Тут я услышал смех. В дверях стоял большой высокий господин с усами и смеялся так, что слезы текли. «Ох, — говорил он, — уморил жиденок, совершенно уморил. Вот уж поистине дурак. Дети, подите сюда».

Открылась другая дверь, и вбежало много детей. За ними шла собака, большая, как лошадь, и очень страшная. У меня задрожали ноги. (Я уже объяснил вам, что я очень боялся собак.) А она шла все ближе и ближе. Я так испугался, что и ей сказал: «Здравствуйте, как поживаете?» — и протянул руку. Она зарычала. Тут я упал. Когда я открыл глаза, стены дрожали от хохота: смеялись все. Сзади стоял отец, весь в поту, держа в руках будильник, и старался показать, что он улыбается. «Папаша, — сказал я, — идем домой. Мне тут нехорошо». — «Вот так так, — выговорил сквозь смех высокий господин. — А мы только что собрались с тобой как следует познакомиться. Мы тебе всех наших собак покажем. У нас их целая свора. Приведите сюда Ральфа», — сказал он кому-то. «Ваша светлость, — сказал вдруг отец, и я не узнал его голоса, — будьте такой добрый, отпустите мальчика. Он у меня слабый». — «Ничего, — ответил господин, — ничего ему не будет.

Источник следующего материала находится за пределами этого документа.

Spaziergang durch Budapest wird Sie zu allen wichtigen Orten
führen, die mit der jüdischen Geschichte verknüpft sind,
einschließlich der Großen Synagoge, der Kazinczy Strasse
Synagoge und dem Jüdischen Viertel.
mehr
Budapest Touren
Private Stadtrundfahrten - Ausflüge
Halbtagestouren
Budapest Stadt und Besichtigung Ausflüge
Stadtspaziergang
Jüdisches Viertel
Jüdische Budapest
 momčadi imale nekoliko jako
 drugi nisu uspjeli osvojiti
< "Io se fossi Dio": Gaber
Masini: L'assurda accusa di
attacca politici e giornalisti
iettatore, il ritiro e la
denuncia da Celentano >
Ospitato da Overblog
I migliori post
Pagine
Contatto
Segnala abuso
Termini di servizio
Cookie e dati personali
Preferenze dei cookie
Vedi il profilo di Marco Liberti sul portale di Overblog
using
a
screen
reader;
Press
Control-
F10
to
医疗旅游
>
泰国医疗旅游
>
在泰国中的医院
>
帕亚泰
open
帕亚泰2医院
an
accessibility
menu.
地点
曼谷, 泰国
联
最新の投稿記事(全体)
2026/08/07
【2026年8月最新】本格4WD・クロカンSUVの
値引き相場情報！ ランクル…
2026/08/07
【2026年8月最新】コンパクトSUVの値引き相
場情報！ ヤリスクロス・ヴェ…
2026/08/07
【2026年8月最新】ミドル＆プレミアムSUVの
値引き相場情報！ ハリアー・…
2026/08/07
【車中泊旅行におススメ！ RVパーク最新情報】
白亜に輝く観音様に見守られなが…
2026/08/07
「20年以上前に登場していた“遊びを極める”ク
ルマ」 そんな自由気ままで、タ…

Ральф, познакомься с ним». Наверное, я крикнул, хотя хорошо не помню.

«Пустите его! — закричал отец совсем громко. — Я не позволю! — Он бросил золотой будильник, и тот зазвенел. — Пустите меня к нему!» — «Сумасшедший жид… Разбил часы… Жид… Часы…» — стали кричать все вместе. И даже за воротами мы слышали этот крик. У меня горела рука, а у отца был вырван рукав у подвенечного сюртука.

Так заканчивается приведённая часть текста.